» Task to complete
Among the entries below, find the lines with the word "progress" and return them.

» Recorded information
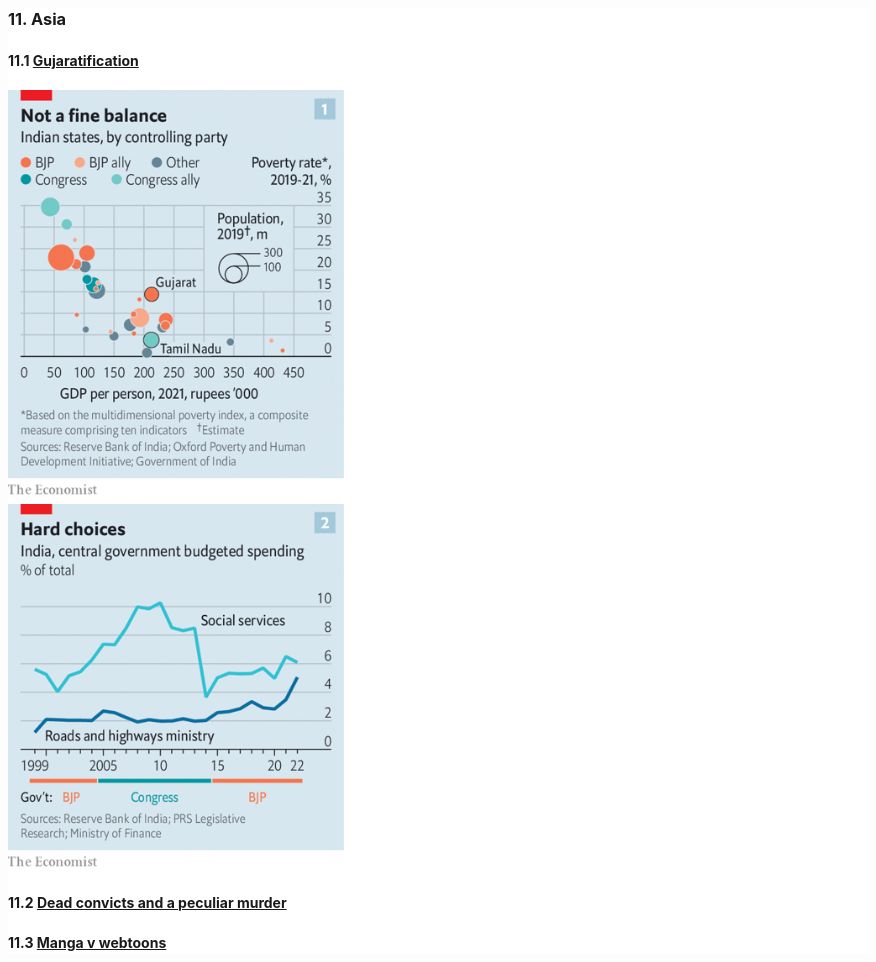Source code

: ### 11. Asia
#### 11.1 [Gujaratification](https://www.economist.com/asia/2022/12/08/narendra-modis-tough-medicine)
![](./images/_asia_2022_12_08_narendra-modis-tough-medicine-1.png)  
![](./images/_asia_2022_12_08_narendra-modis-tough-medicine-2.png)  

#### 11.2 [Dead convicts and a peculiar murder](https://www.economist.com/asia/2022/12/08/dead-convicts-and-a-peculiar-murder-in-the-philippines)

#### 11.3 [Manga v webtoons](https://www.economist.com/asia/2022/12/08/japanese-manga-are-being-eclipsed-by-korean-webtoons)
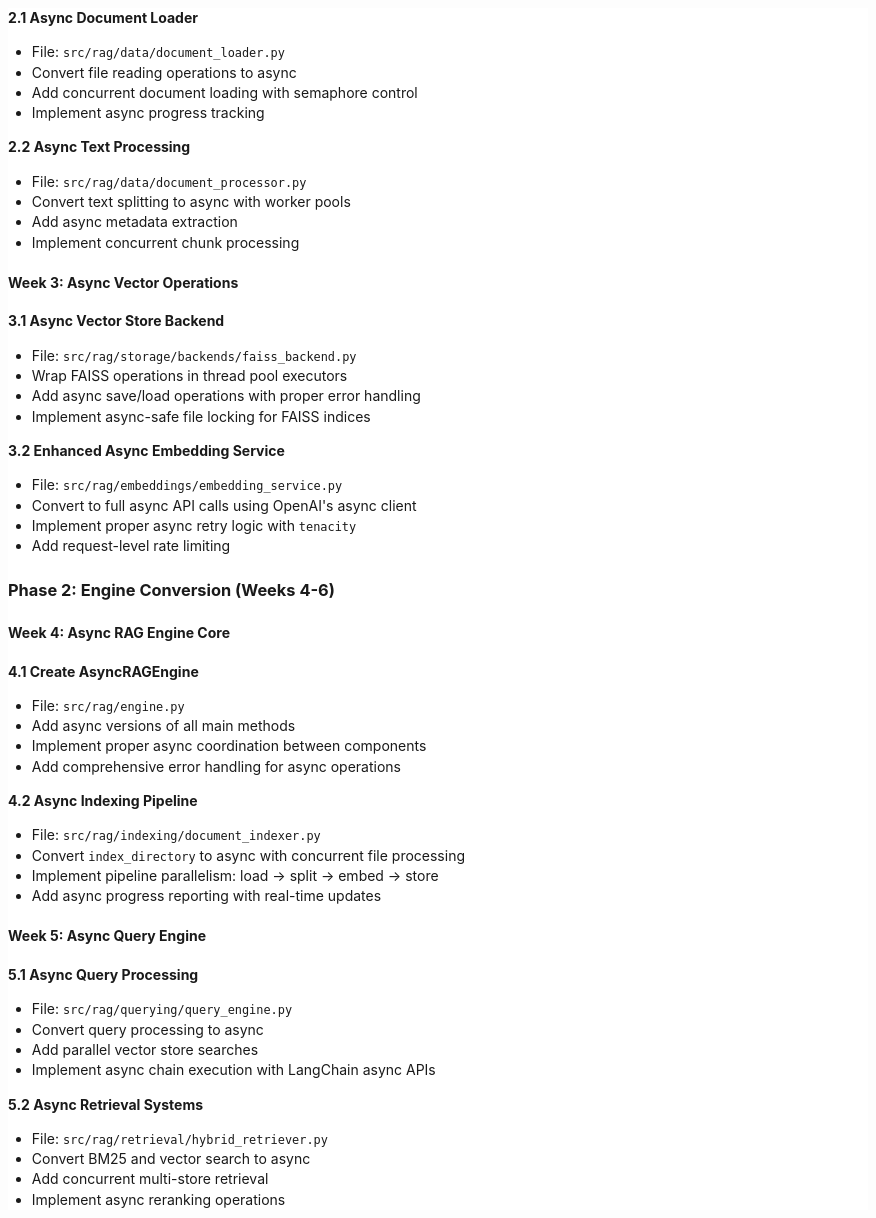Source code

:**2.1 Async Document Loader**
- File: `src/rag/data/document_loader.py`
- Convert file reading operations to async
- Add concurrent document loading with semaphore control
- Implement async progress tracking

**2.2 Async Text Processing**
- File: `src/rag/data/document_processor.py`
- Convert text splitting to async with worker pools
- Add async metadata extraction
- Implement concurrent chunk processing

#### Week 3: Async Vector Operations

**3.1 Async Vector Store Backend**
- File: `src/rag/storage/backends/faiss_backend.py`
- Wrap FAISS operations in thread pool executors
- Add async save/load operations with proper error handling
- Implement async-safe file locking for FAISS indices

**3.2 Enhanced Async Embedding Service**
- File: `src/rag/embeddings/embedding_service.py`
- Convert to full async API calls using OpenAI's async client
- Implement proper async retry logic with `tenacity`
- Add request-level rate limiting

### Phase 2: Engine Conversion (Weeks 4-6)

#### Week 4: Async RAG Engine Core

**4.1 Create AsyncRAGEngine**
- File: `src/rag/engine.py`
- Add async versions of all main methods
- Implement proper async coordination between components
- Add comprehensive error handling for async operations

**4.2 Async Indexing Pipeline**
- File: `src/rag/indexing/document_indexer.py`
- Convert `index_directory` to async with concurrent file processing
- Implement pipeline parallelism: load → split → embed → store
- Add async progress reporting with real-time updates

#### Week 5: Async Query Engine

**5.1 Async Query Processing**
- File: `src/rag/querying/query_engine.py`
- Convert query processing to async
- Add parallel vector store searches
- Implement async chain execution with LangChain async APIs

**5.2 Async Retrieval Systems**
- File: `src/rag/retrieval/hybrid_retriever.py`
- Convert BM25 and vector search to async
- Add concurrent multi-store retrieval
- Implement async reranking operations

» Reply
- Implement async progress tracking
- Add async progress reporting with real-time updates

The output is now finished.